Variations on a Theme: An Experiment in Latin Prose Composition

Jeffrey S. Beneker

University of Wisconsin, Madison

In this paper I will describe a technique for incorporating prose composition into a college-level, first-year Latin course.  The technique involves assignments that allow each student to create an original composition over the course of a semester or a year.  The exercise is designed to encourage the students to engage directly with the complexities of Latin grammar in an individual way while at the same time developing an appreciation for Latin expressions and, as much as possible, a Latin "way of thinking."  I will describe the assignments in detail and also my experience in using this exercise in the classroom.  In setting out its pros and cons, I hope to open up a discussion that will improve the exercise and perhaps encourage others to try it with their students.

As originally conceived, the exercise is based on Wheelock's Latin.  It consists of several assignments that require students to write an original composition in English, translate it into Latin, and then rework the Latin text iteratively, making it more complex as their knowledge of Latin vocabulary, forms, and syntax grows.  For the first assignment, the students are given a list of English words based on their textbook's Latin vocabulary and a set of requirements for their original composition; for example, a minimum number of sentences, restrictions on the forms of verbs, etc.  In grading the assignment, my most frequent comments involve encouraging the students to simply their English expressions.  The second step, which requires that the compositions be rendered into Latin, is the most difficult.  Success at this stage depends on the students being prepared for composition by frequently working through exercises in the classroom.  Subsequent assignments have the students make corrections to their original translations while expanding them by the use of new verb tenses and noun cases, more prepositional phrases, and especially subordinate clauses.

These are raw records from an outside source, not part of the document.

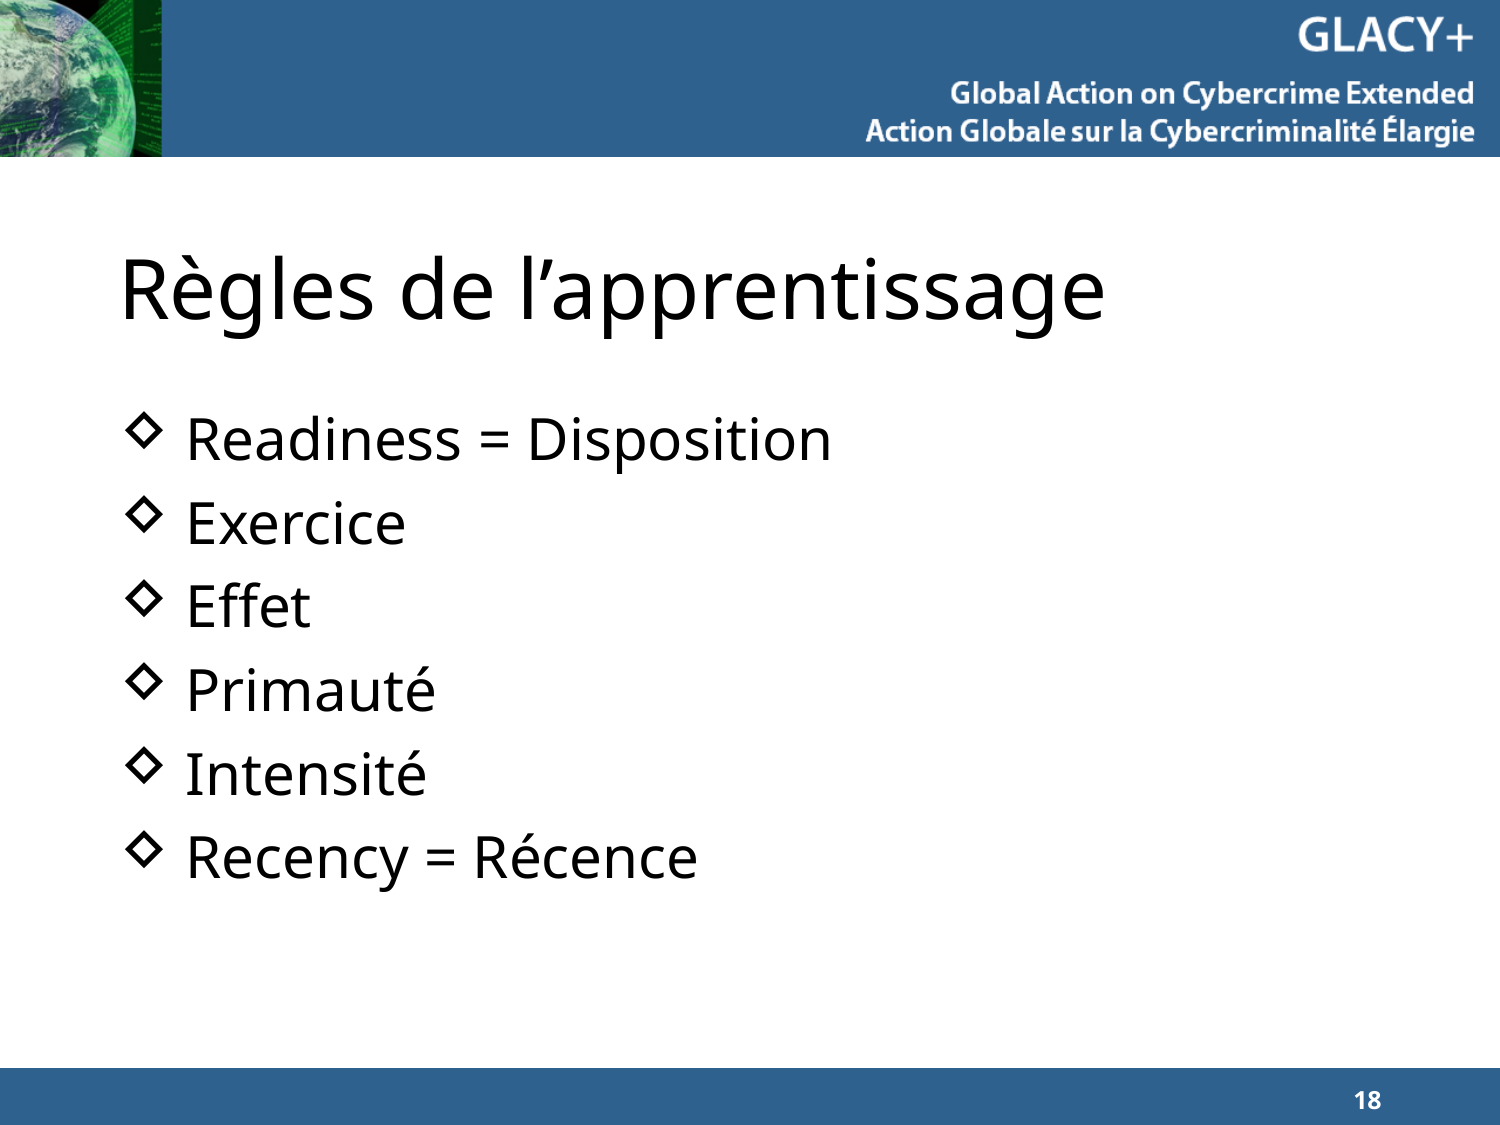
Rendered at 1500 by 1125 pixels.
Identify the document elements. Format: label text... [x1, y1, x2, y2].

list Readiness = Disposition Exercice Effet Primauté Intensité Recency = Récence [103, 402, 1397, 1014]
picture [0, 0, 1500, 157]
title Règles de l’apprentissage [103, 197, 1397, 388]
slide_number 18 [1059, 1071, 1397, 1125]
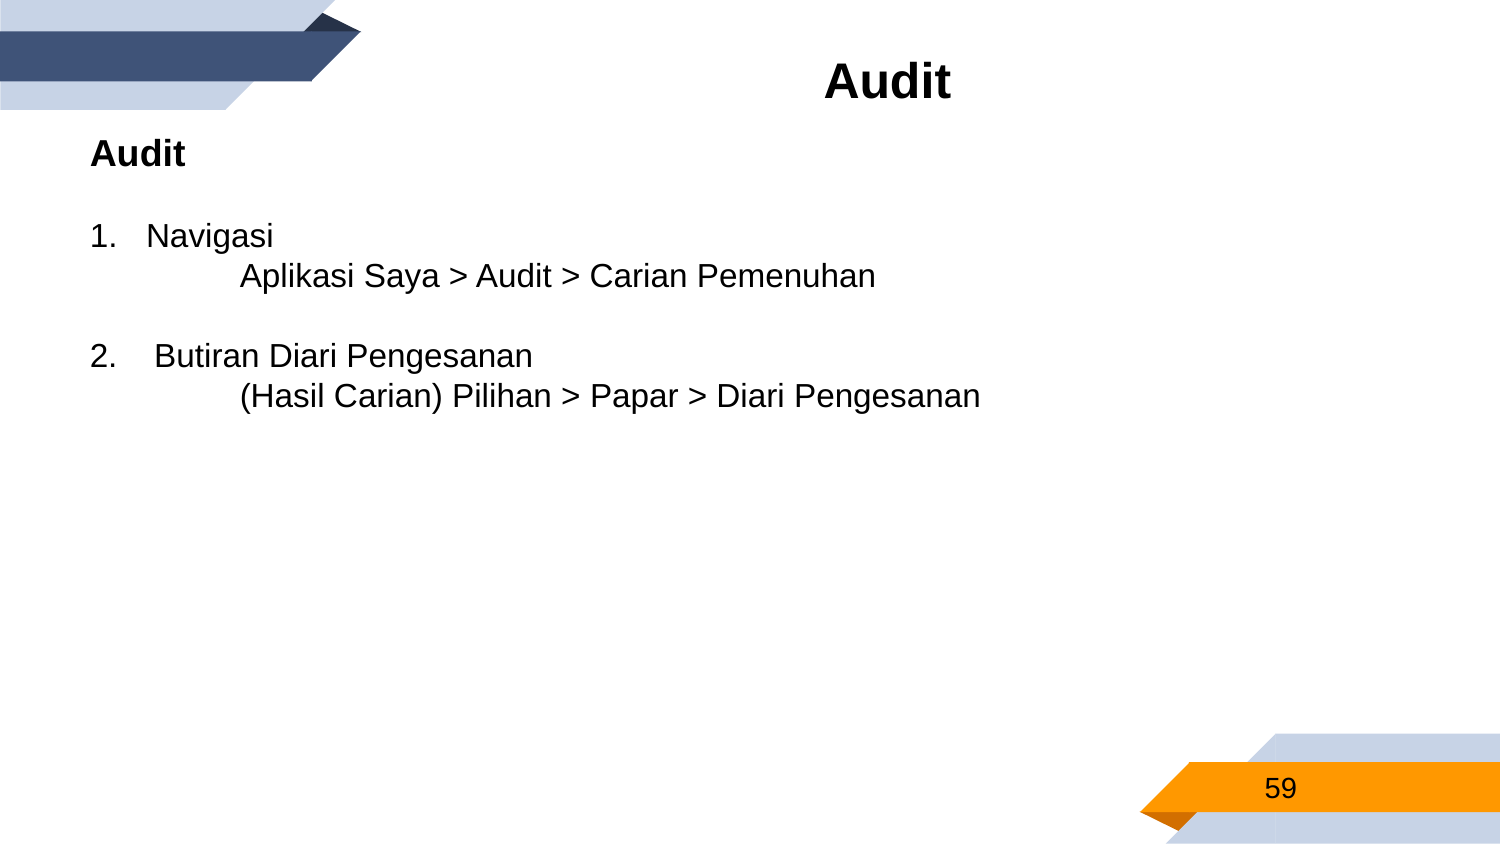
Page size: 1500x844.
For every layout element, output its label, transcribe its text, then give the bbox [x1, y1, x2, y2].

text_box Audit Navigasi Aplikasi Saya > Audit > Carian Pemenuhan 2. Butiran Diari Pengesanan (Hasil Carian) Pilihan > Papar > Diari Pengesanan [75, 121, 1450, 541]
text_box Audit [323, 45, 1452, 111]
slide_number 59 [1249, 760, 1494, 813]
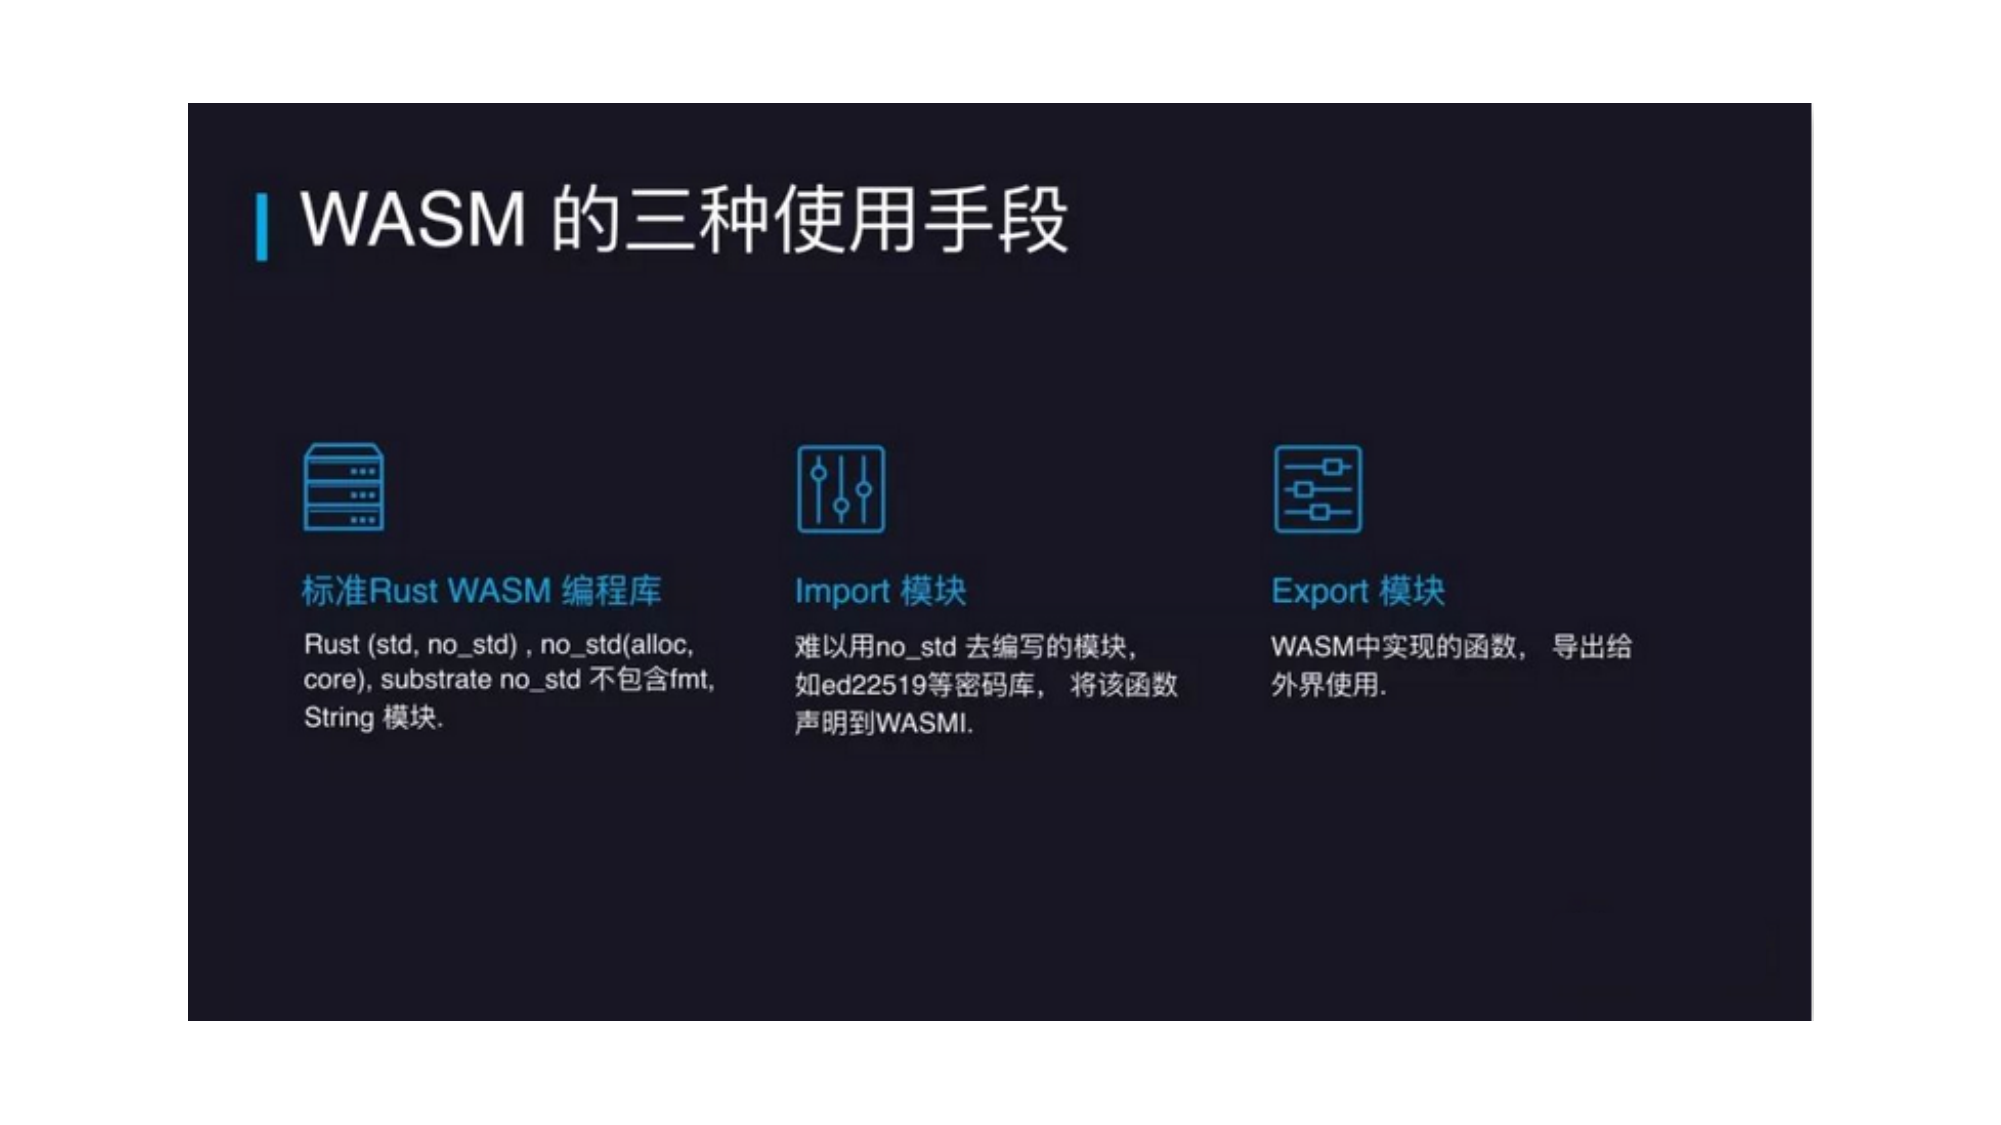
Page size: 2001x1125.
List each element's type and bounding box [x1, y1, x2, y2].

As compared with the translation into Latin of the short, individual sentences offered by Wheelock, there are two important advantages to this technique.  First, by working repeatedly on the same passage, the students better understand their early missteps and are in a better position to comprehend and internalize the corrections I suggest.  As their knowledge of Latin improves, the quality and not just the complexity of their compositions also increases.  In correcting the sentences from Wheelock, I find that many students repeat the same mistakes and so, I assume, are seldom studying the comments I write on their homework.  Second, by working on an original composition and, again, doing so repeatedly, many students develop a sense of ownership of their passages and see the iterative assignments as a challenge.  Thus they are encouraged to apply themselves and can easily judge their success or failure.

There are two major drawbacks to this exercise in its current design.  One is the amount of work involved for the instructor, who must grade many original compositions.  Because of the restrictions on vocabulary and the guiding influence of Wheelock's reading exercises, most of the compositions reflect a general similarity.  Still they are each unique in some way, and the best ones are typically quite a bit different from the rest of the pack and can require a lot of attention.  The second drawback is the hurdle imposed by the daunting second assignment.  Despite assurances that the first attempt at writing in Latin would be difficult and the results imperfect, some students were overwhelmed by the task and discouraged.  I have ideas for a remedy, but I am especially interested in discussing this aspect of the exercise with the panel and audience.